* Work required *
Reproduce the entries that follow verbatim, down to the final line.

Stored data
====

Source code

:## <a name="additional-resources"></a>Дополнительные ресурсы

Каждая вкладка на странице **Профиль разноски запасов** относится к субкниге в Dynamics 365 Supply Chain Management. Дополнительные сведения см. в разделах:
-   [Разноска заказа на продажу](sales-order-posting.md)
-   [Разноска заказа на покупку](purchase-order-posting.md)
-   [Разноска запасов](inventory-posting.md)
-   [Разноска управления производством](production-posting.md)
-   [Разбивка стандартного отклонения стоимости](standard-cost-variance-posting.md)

====

* Finished task *
Source code

:## <a name="additional-resources"></a>Дополнительные ресурсы

Каждая вкладка на странице **Профиль разноски запасов** относится к субкниге в Dynamics 365 Supply Chain Management. Дополнительные сведения см. в разделах:
-   [Разноска заказа на продажу](sales-order-posting.md)
-   [Разноска заказа на покупку](purchase-order-posting.md)
-   [Разноска запасов](inventory-posting.md)
-   [Разноска управления производством](production-posting.md)
-   [Разбивка стандартного отклонения стоимости](standard-cost-variance-posting.md)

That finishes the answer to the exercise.